━━ Information supplied

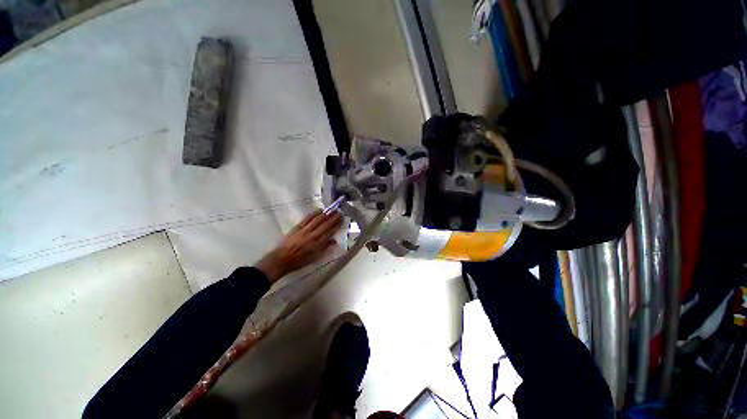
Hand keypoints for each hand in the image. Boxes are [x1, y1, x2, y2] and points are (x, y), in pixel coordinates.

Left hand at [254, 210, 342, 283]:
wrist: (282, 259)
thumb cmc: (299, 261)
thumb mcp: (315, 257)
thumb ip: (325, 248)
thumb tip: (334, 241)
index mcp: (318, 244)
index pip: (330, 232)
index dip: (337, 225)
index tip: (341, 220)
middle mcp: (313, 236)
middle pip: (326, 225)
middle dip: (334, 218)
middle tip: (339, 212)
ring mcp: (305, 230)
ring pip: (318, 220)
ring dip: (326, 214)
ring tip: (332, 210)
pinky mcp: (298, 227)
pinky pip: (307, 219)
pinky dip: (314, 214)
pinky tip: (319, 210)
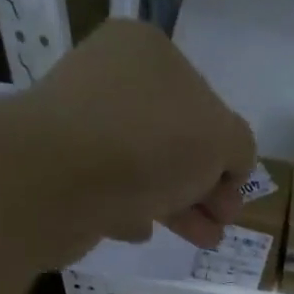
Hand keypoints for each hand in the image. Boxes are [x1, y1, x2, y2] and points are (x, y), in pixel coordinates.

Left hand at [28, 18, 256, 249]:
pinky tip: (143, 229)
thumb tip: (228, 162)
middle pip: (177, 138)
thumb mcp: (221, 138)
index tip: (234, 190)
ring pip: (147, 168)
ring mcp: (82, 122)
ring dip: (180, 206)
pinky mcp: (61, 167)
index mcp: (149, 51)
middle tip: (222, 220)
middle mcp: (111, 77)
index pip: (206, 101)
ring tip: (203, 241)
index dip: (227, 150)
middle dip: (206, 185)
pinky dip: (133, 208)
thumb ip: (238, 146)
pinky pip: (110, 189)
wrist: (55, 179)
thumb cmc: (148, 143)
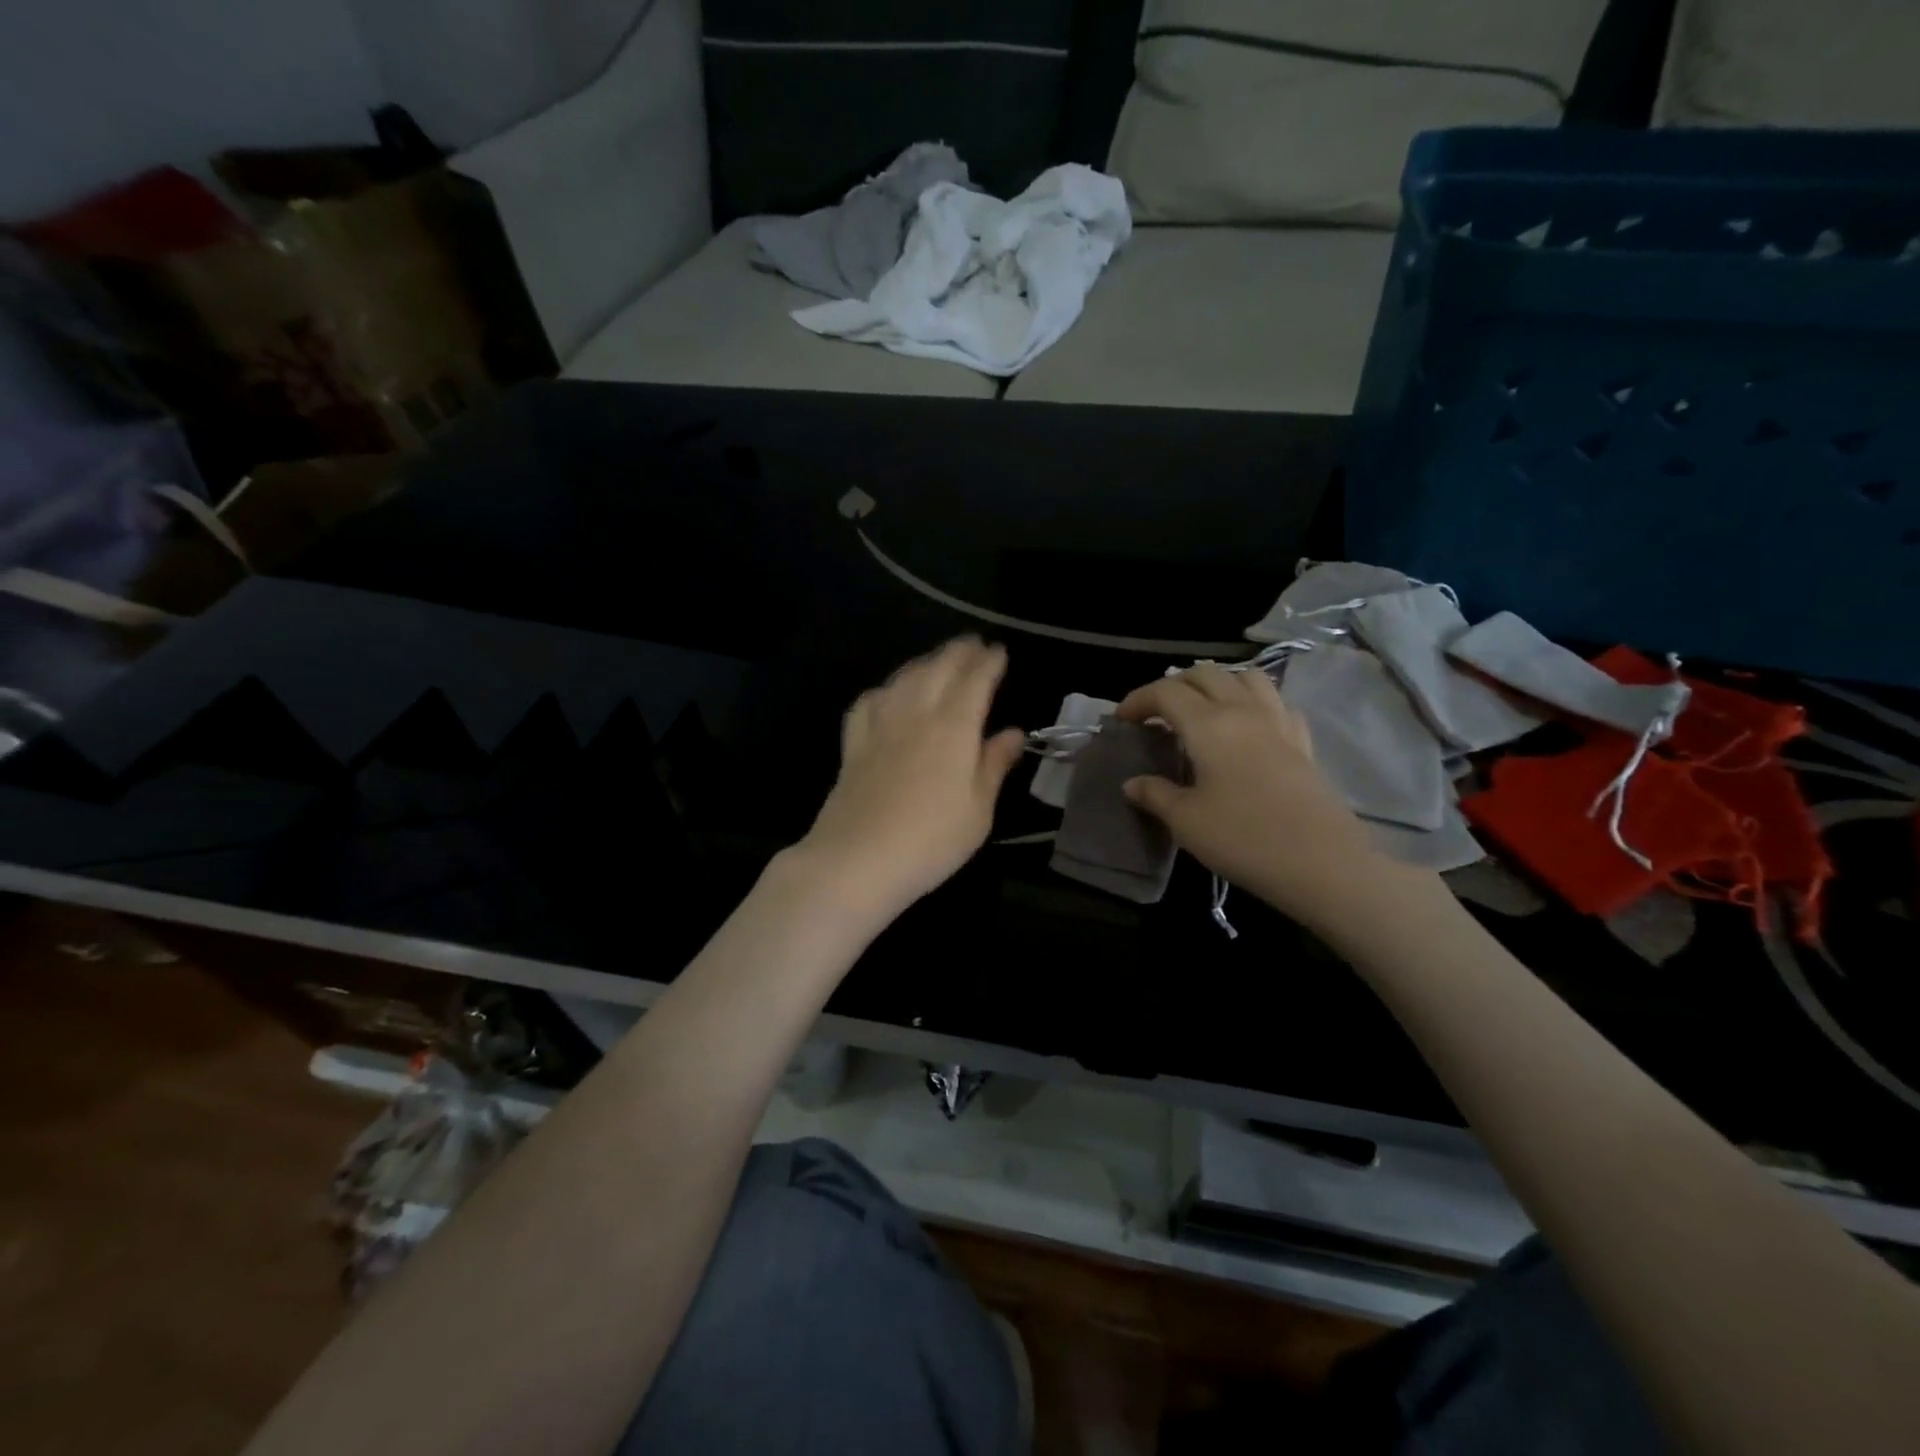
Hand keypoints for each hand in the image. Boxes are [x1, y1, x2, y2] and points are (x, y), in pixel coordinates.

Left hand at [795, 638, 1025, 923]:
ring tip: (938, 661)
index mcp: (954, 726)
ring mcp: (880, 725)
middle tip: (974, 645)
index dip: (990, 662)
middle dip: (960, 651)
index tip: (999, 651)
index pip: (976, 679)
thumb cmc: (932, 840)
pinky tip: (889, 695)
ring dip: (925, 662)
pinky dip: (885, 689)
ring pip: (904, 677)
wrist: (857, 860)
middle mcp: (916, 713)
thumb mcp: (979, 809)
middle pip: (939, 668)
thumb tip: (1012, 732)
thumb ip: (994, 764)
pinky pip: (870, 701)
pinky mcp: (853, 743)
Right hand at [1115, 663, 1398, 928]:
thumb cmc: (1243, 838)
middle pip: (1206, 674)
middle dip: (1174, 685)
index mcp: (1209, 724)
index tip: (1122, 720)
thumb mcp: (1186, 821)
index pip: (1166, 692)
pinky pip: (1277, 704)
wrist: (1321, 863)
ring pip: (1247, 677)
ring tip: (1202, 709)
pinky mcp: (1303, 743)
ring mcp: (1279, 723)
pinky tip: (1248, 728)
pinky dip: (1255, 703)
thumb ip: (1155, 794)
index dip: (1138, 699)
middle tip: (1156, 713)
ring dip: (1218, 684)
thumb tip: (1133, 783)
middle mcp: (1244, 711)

━━━━

# To do
A verbatim copy of the records is expected, from their first line through the line with "ring dip: (925, 662)", inclusive, with the pictures removed.

# Exercise result
Hand keypoints for each hand in the image. Boxes are [x1, y1, x2, y2] and points are (x, y), in pixel coordinates.

Left hand at [254, 210, 342, 283]:
wrist: (282, 259)
thumb cmc: (299, 261)
thumb mcp: (315, 257)
thumb ip: (325, 248)
thumb tip: (334, 241)
index mcp: (318, 244)
index pip: (330, 232)
index dip: (337, 225)
index tip: (341, 220)
middle mcp: (313, 236)
middle pip: (326, 225)
middle dip: (334, 218)
middle tip: (339, 212)
ring mcp: (305, 230)
ring pip: (318, 220)
ring dip: (326, 214)
ring tip: (332, 210)
pinky mcp: (298, 227)
pinky pip: (307, 219)
pinky dip: (314, 214)
pinky tip: (319, 210)
Hand keypoints for each hand in the image. Boxes are [x1, y1, x2, y2] and points are (x, y), in pixel coordinates.

Left hand at [28, 18, 256, 249]:
pinky tip: (143, 229)
thumb tip: (228, 162)
middle pip: (177, 138)
thumb mcp: (221, 138)
index tip: (234, 190)
ring pip: (147, 168)
ring mcp: (82, 122)
ring dip: (180, 206)
pinky mcp: (61, 167)
index mcp: (149, 51)
middle tip: (222, 220)
middle mcp: (111, 77)
index pip: (206, 101)
ring tip: (203, 241)
index dip: (227, 150)
middle dip: (206, 185)
pinky dip: (133, 208)
thumb ip: (238, 146)
pinky pip: (110, 189)
wrist: (55, 179)
thumb cmc: (148, 143)
Hand keypoints for each hand in the image. Boxes are [x1, y1, x2, y2] and points are (x, y), in pixel coordinates.

Left hand at [795, 638, 1025, 923]:
ring tip: (938, 661)
index mcp: (954, 726)
ring mcp: (880, 725)
middle tip: (974, 645)
index dip: (990, 662)
middle dip: (960, 651)
index tip: (999, 651)
index pip: (976, 679)
thumb cmc: (932, 840)
pinky tip: (889, 695)
ring dip: (925, 662)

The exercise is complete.